Aspects of Perception
The earliest known research paper in computer vision that features a cat dates back to 1954 1. It is a formative paper in psychology that deals with human perception. The author, Fred Attneave, demonstrated through his work that most of the information received by any higher organism like us is actually redundant. This means we only need a fraction of the stimulus we receive to understand the world around us.
He illustrated this fact using, you guessed it, a sleeping cat.
He picked just those points in the image of a sleeping cat at which the direction of its contour changes rapidly, in other words the curviest points of the picture.
He then connected them with appropriate straight lines to demonstrate that the cat can be represented with great economy, and fairly striking fidelity with a very low amount of information (there are only 38 points in this picture).
This was such an interesting result that I had to verify Attneave’s claims for myself. Here are the images of my fur babies Peekaboo and Eve for reference.
I used the laplacian operator as a proxy for curvature and then thresholded the result to the top 1% of the curviest pixels.
Aspects of Purr-ception: Pixels with curvature in the top 1%
Even though I haven’t connected the points with straight line edges, we can clearly see outline of the furry fiends. With just 1% of the information, we can deduce their identity, even their posture (and maybe even their nefarious intentions).
Attneave essentially demonstrated that sketches pack a punch in terms of information. While we’re on the subject of sketches, I want to show you this cute paper from Google Brain, the research division of Google AI.
Sketch-RNN
Sketch-RNN2 is a recurrent neural network that is able to construct stroke-based drawings of common objects.
In the animation you see, I just drew the black circle and sketch-rnn is doing the rest of the work. I was mesmerized by the drawings and I let sketch-rnn run for way longer than I initially intended to. I’m sure you’ll do too!
Instead of viewing the image as a grid of pixels like a CNN does, sketch-RNN looks at sketches as a sequence of strokes and based on its training data, Sketch-RNN predicts how my initial strokes, in this case a circle, will evolve.
Taking this one step further, can we convert our AI-generated sketches into an RGB picture? Yes we can!
Sketch to Photograph by Pix2Pix
Pix2Pix3 is a generative adversarial network, or a GAN from UC Berkeley.

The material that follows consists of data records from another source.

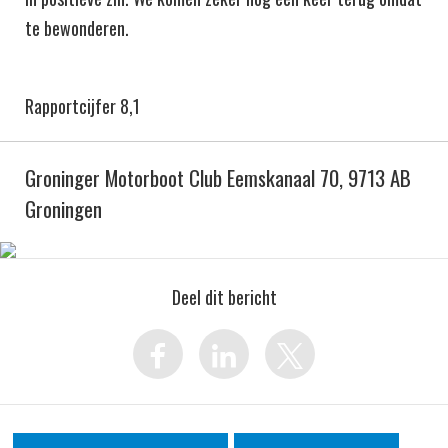
te bewonderen.
Rapportcijfer 8,1
Groninger Motorboot Club Eemskanaal 70, 9713 AB
Groningen
Deel dit bericht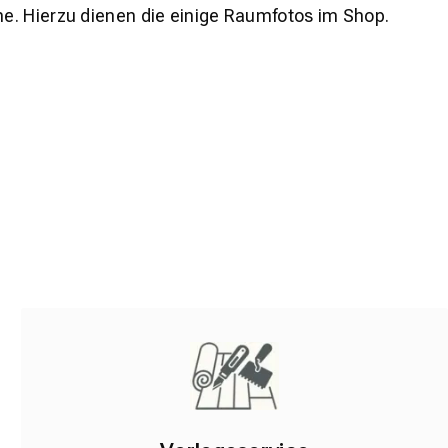
e. Hierzu dienen die einige Raumfotos im Shop.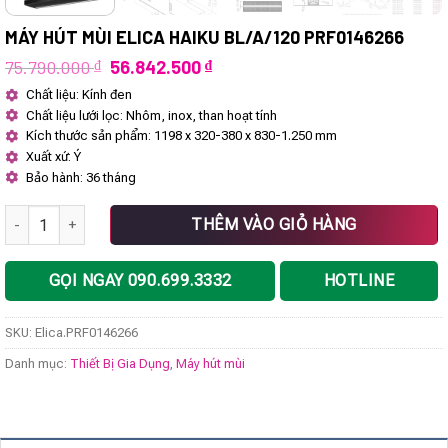
MÁY HÚT MÙI ELICA HAIKU BL/A/120 PRF0146266
Giá
Giá
75.790.000
₫
56.842.500
₫
gốc
hiện
Chất liệu: Kính đen
là:
tại
Chất liệu lưới lọc: Nhôm, inox, than hoạt tính
75.790.000 ₫.
là:
56.842.500 ₫.
Kích thước sản phẩm: 1198 x 320-380 x 830-1.250 mm
Xuất xứ: Ý
Bảo hành: 36 tháng
Máy hút mùi Elica HAIKU BL/A/120 PRF0146266 số lượng
THÊM VÀO GIỎ HÀNG
GỌI NGAY 090.699.3332
HOTLINE
SKU:
Elica.PRF0146266
Danh mục:
Thiết Bị Gia Dụng
,
Máy hút mùi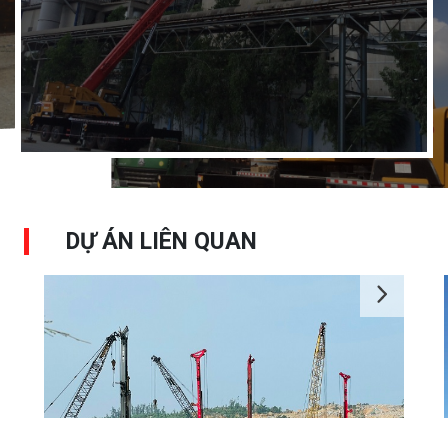
Click to zoom in
DỰ ÁN LIÊN QUAN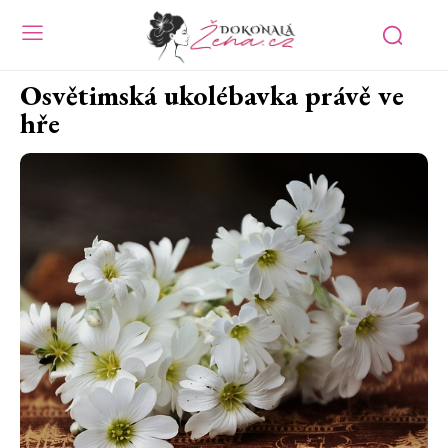
Osvětimská ukolébavka právě ve
hře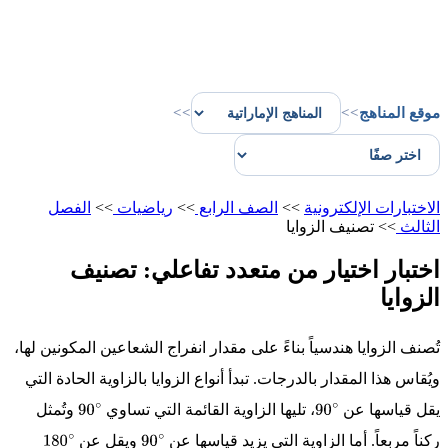
موقع المناهج
>>
>>
الاختبارات الإلكترونية
>>
الصف الرابع
>>
رياضيات
>>
الفصل
الثالث
>>
تصنيف الزوايا
اختبار اختيار من متعدد تفاعلي: تصنيف
الزوايا
تُصنف الزوايا هندسياً بناءً على مقدار انفراج الشعاعين المكونين لها،
ويُقاس هذا المقدار بالدرجات. تبدأ أنواع الزوايا بالزاوية الحادة التي
يقل قياسها عن
، تليها الزاوية القائمة التي تساوي
وتُمثل
90
90
ركناً مربعاً. أما الزاوية التي يزيد قياسها عن
ويقل عن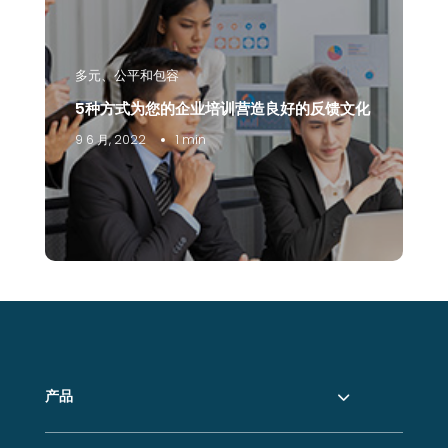
多元、公平和包容
5种方式为您的企业培训营造良好的反馈文化
9 6 月, 2022
1 min
产品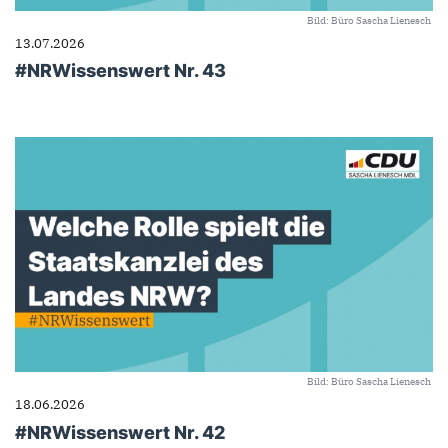
Bild: Büro Sascha Lienesch
13.07.2026
#NRWissenswert Nr. 43
Bild: Büro Sascha Lienesch
18.06.2026
#NRWissenswert Nr. 42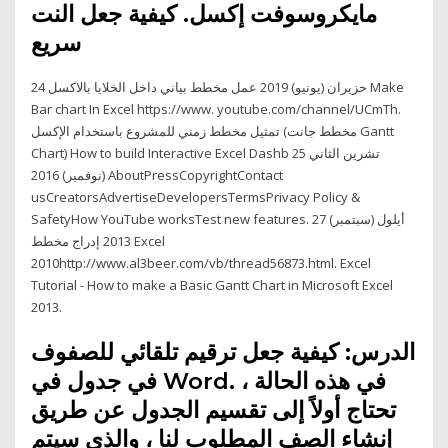
مايكروسوفت إكسل. كيفية جعل النت
سريع
24 حزيران (يونيو) 2019 عمل مخطط بياني داخل الخلايا بالاكسل Make
Bar chart In Excel https://www. youtube.com/channel/UCmTh.
تمثيل مخطط زمني للمشروع باستخدام الإكسل (مخطط جانت Gantt
Chart) How to build Interactive Excel Dashb 25 تشرين الثاني
(نوفمبر) 2016 AboutPressCopyrightContact
usCreatorsAdvertiseDevelopersTermsPrivacy Policy &
SafetyHow YouTube worksTest new features. 27 أيلول (سبتمبر)
2013 إدراج مخطط Excel
2010http://www.al3beer.com/vb/thread56873.html. Excel
Tutorial - How to make a Basic Gantt Chart in Microsoft Excel
2013.
الدرس: كيفية جعل ترقيم تلقائي للصفوف
في جدول في Word. في هذه الحالة ،
تحتاج أولاً إلى تقسيم الجدول عن طريق
إنشاء الصف المطلوب لنا ، والذي سيتم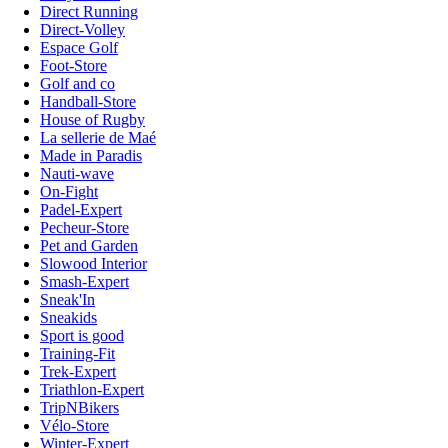
Direct Running
Direct-Volley
Espace Golf
Foot-Store
Golf and co
Handball-Store
House of Rugby
La sellerie de Maé
Made in Paradis
Nauti-wave
On-Fight
Padel-Expert
Pecheur-Store
Pet and Garden
Slowood Interior
Smash-Expert
Sneak'In
Sneakids
Sport is good
Training-Fit
Trek-Expert
Triathlon-Expert
TripNBikers
Vélo-Store
Winter-Expert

A GAN consists of two neural networks, one that is trained to distinguish between real and fake and the other that is trained to fool the first. This allows a GAN to produce new images that are very “real” in a sense. GANs can be applied to a variety of tasks and have become really popular.
In this variant of Pix2Pix, any sketch is converted to a cat-like photograph. I had an inordinate amount of fun trying out my sketching skills and here you can see some of my original work. The first three are mine and the last sketch comes preloaded with the software. I added it because I wanted to show how realistic the results can get. Try it out!
Photograph to 3D Model
The culmination of this journey would be if we could get a 3D model from a 2D photograph. So, here we are, from the University of Oxford, the winner of the best paper award CVPR 20204.

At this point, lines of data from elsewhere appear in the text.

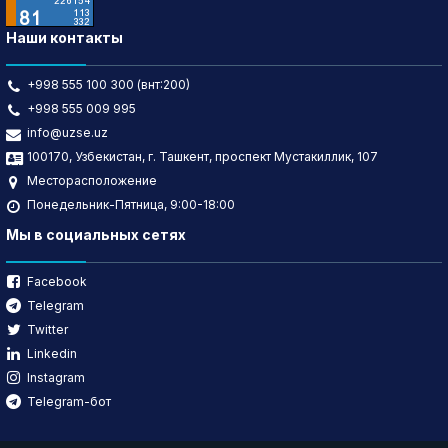
Наши контакты
+998 555 100 300 (внт:200)
+998 555 009 995
info@uzse.uz
100170, Узбекистан, г. Ташкент, проспект Мустакиллик, 107
Месторасположение
Понедельник-Пятница, 9:00-18:00
Мы в социальных сетях
Facebook
Telegram
Twitter
Linkedin
Instagram
Telegram-бот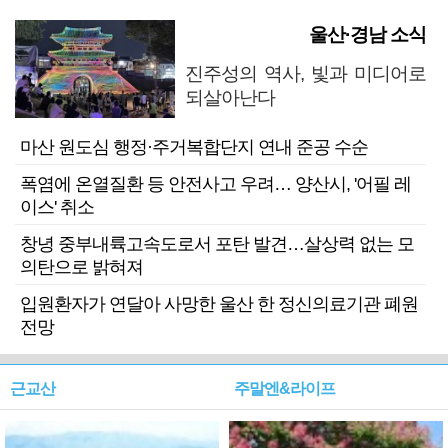
울산·경남 소식
진주성의 역사, 빛과 미디어로
되살아난다
마산 원도심 행정·주거복합단지 연내 준공 수순
폭염에 온열질환 등 안전사고 우려… 양산시, '어필 레
이스' 취소
창녕 중부내륙고속도로서 포탄 발견…살상력 없는 모
의탄으로 밝혀져
입원환자가 연달아 사망한 울산 한 정신의료기관 폐원
전망
근교산
주말엔&라이프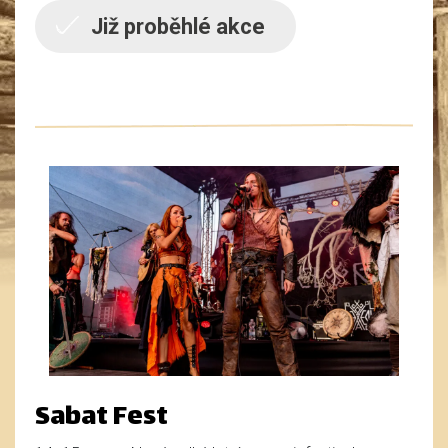
Již proběhlé akce
Sabat Fest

This uses a much different technique than CNNs, RNNs or GANs. It’s an unsupervised method called an autoencoder where no labelled data is provided and the network learns a representation of the provided data on its own.
Here it has learned a representation of a cat face in terms of shape, reflectance, illumination and viewpoint and it uses this information to reconstruct a 3D model of the face of the cat. The main contribution of this paper was to use the partially symmetric nature of objects like faces as an additional piece of constraint for the neural network. Take it for a spin!
Wrapping Up
The winner of best paper award CVPR this year 5 is also an unsupervised method to generate realistic 3D data. In my opinion, research is moving away from the supervised into the unsupervised domain where you either don’t need labelled data or you want to generate it to train a network.
References
- Attneave, Fred. Some informational aspects of visual perception. Psychological review 61.3 (1954). [return]

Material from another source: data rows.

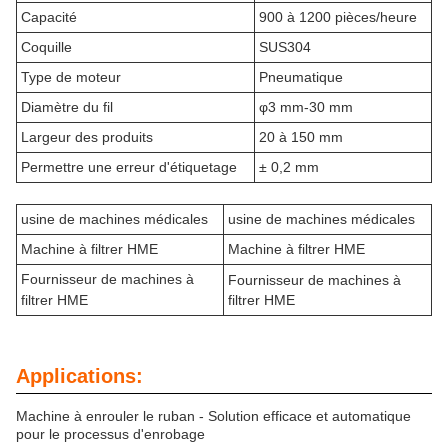
Capacité
900 à 1200 pièces/heure
Coquille
SUS304
Type de moteur
Pneumatique
Diamètre du fil
φ3 mm-30 mm
Largeur des produits
20 à 150 mm
Permettre une erreur d'étiquetage
± 0,2 mm
usine de machines médicales
usine de machines médicales
Machine à filtrer HME
Machine à filtrer HME
Fournisseur de machines à
Fournisseur de machines à
filtrer HME
filtrer HME
Applications:
Machine à enrouler le ruban - Solution efficace et automatique
pour le processus d'enrobage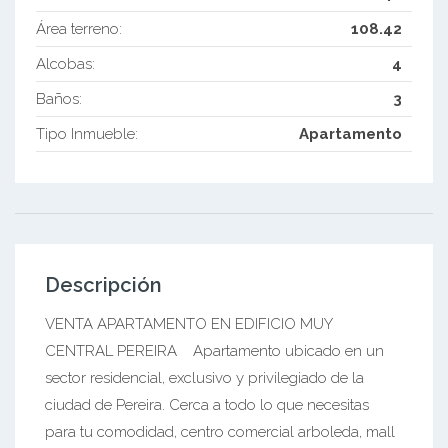
Área terreno:
108.42
Alcobas:
4
Baños:
3
Tipo Inmueble:
Apartamento
Descripción
VENTA APARTAMENTO EN EDIFICIO MUY
CENTRAL PEREIRA Apartamento ubicado en un
sector residencial, exclusivo y privilegiado de la
ciudad de Pereira. Cerca a todo lo que necesitas
para tu comodidad, centro comercial arboleda, mall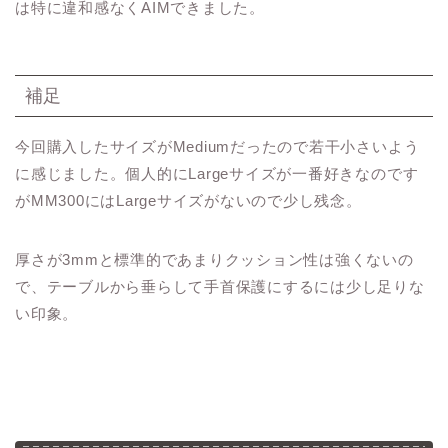
は特に違和感なくAIMできました。
補足
今回購入したサイズがMediumだったので若干小さいよう
に感じました。個人的にLargeサイズが一番好きなのです
がMM300にはLargeサイズがないので少し残念。
厚さが3mmと標準的であまりクッション性は強くないの
で、テーブルから垂らして手首保護にするには少し足りな
い印象。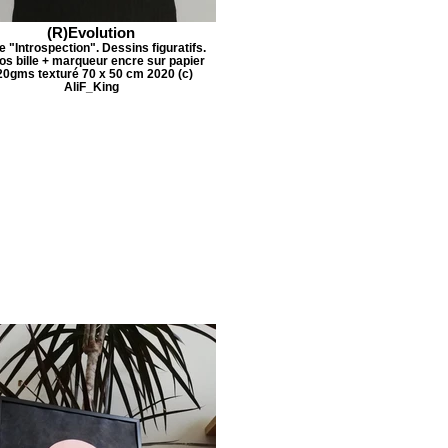
(R)Evolution
e "Introspection". Dessins figuratifs.
os bille + marqueur encre sur papier
20gms texturé 70 x 50 cm 2020 (c)
AliF_King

- Ha, David, and Douglas Eck. A Neural Representation of Sketch Drawings. arXiv preprint arXiv:1704.03477 (2017). [return]
- Isola, Phillip, et al. Image-to-image translation with conditional adversarial networks. Proceedings of the IEEE conference on computer vision and pattern recognition. 2017. [return]
- Wu, Shangzhe, Christian Rupprecht, and Andrea Vedaldi. Unsupervised learning of probably symmetric deformable 3d objects from images in the wild. Proceedings of the IEEE/CVF Conference on Computer Vision and Pattern Recognition. 2020. [return]
- Niemeyer, Michael, and Andreas Geiger. Giraffe: Representing scenes as compositional generative neural feature fields. Proceedings of the IEEE/CVF Conference on Computer Vision and Pattern Recognition. 2021. [return]